Fourth, the cost of defaulting can come through several channels. After a default, capital markets might be closed for the defaulting country or at least it will become more expensive to get new loans. Empirical research shows however that while exclusion effects can be substantial, most often they are fairly moderate and limited in time, with many countries that default getting new loans only a couple of years after the default at a cost that is only moderately higher. Ukraine, for example, defaulted in 2000 but accessed international credit markets again in 2002 (the median time to regain access to international capital is about 3 to 7 years). Relevant for Ukraine, while being excluded from international borrowing after default, a country will have to run a primary fiscal surplus, paying for its public spending with its tax revenue.

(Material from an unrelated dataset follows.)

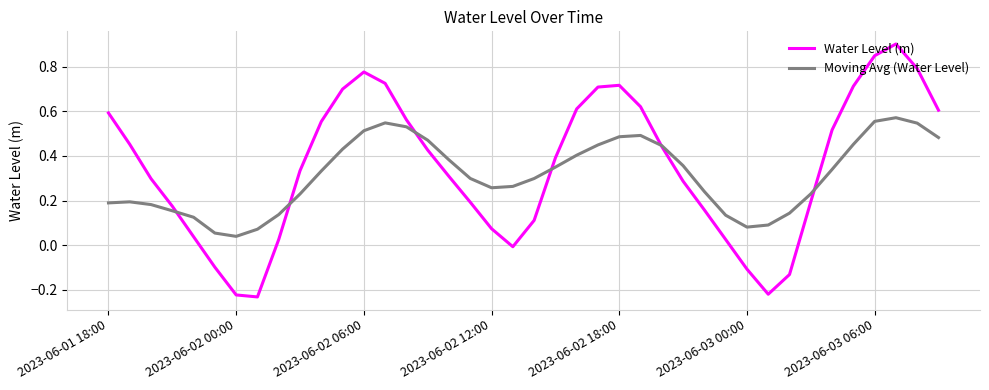

Rank the series by their maximum value, from lowest to highest.

Moving Avg (Water Level), Water Level (m)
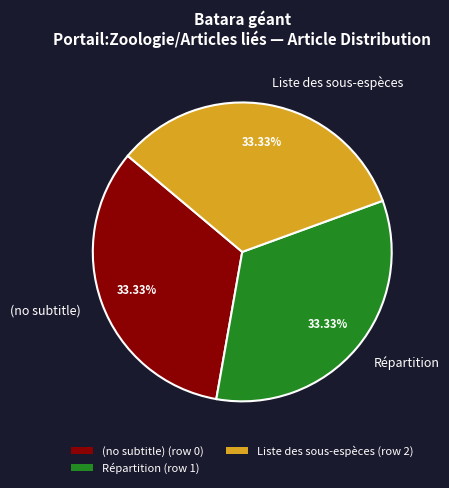

Is the sum of Liste des sous-espèces and (no subtitle) greater than half?

Yes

There is also some limited evidence that creditor-countries retaliate by reducing trade or FDI but again in most cases only temporarily and modestly so. Military action, on the other hand, is rare. As Michael Tomz and Mark Wright put it ‘Notwithstanding these historical debates, all agree that today countries do not use military intervention to enforce debt contracts.’ Also relevant for Ukraine is that to the extent that domestic banks are the owners of the domestic government debt, a default can trigger or worsen a banking crisis, leading some defaulting governments to give domestic creditors a nicer treatment (lower haircut) than foreign creditors.

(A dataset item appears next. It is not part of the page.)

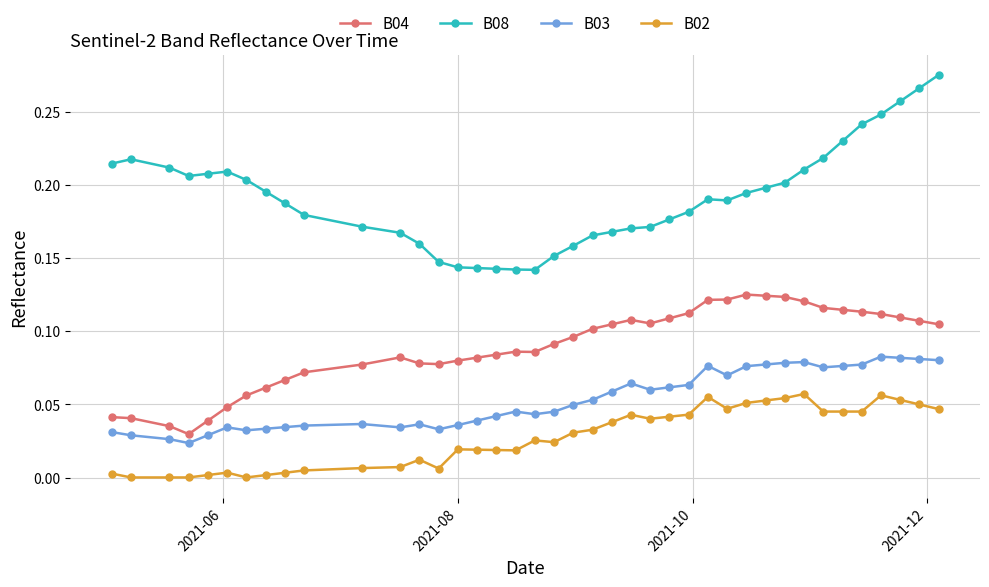

True or false: B02 and B03 cross at least once.

False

Whether the costs of default outweigh the benefits depends on the specific case, but overall, the evidence that a default itself causes a substantial economic loss is limited. While defaults typically occur at times of economic trouble, a study by Eduardo Levy-Yeyati (World Bank) and Ugo Panizza (Inter-American Development Bank) of 23 default episodes in emerging markets suggest defaults happen in the quarter where output bottoms and outputs start growing after that. Also for Ukraine’s 2000 default, growth bottomed out before the rescheduling year.

Fifth, there are recipes to make defaults less painful. An IMF working paper suggests that countries that are in clear trouble have a good chance to convince creditors to restructure debt, if they communicate well and consult well with creditors, and offer a mix of “carrots” (which will make it attractive for the creditors to agree with a proposed restructuring) and “sticks” (which will make it unattractive for the creditors to disagree with a proposed restructuring). Such negotiated restructurings will typically be more orderly and quicker and hence minimize the costs related to defaulting. This was the path taken by Ukraine after the currency and debt crisis of 1998-2000.

In summary, defaulting is not something one does for fun, but if really needed, defaulting can be done in an orderly way, does not have to imply the collapse of an economy and can be part of the measures that are used to get an economy back on track.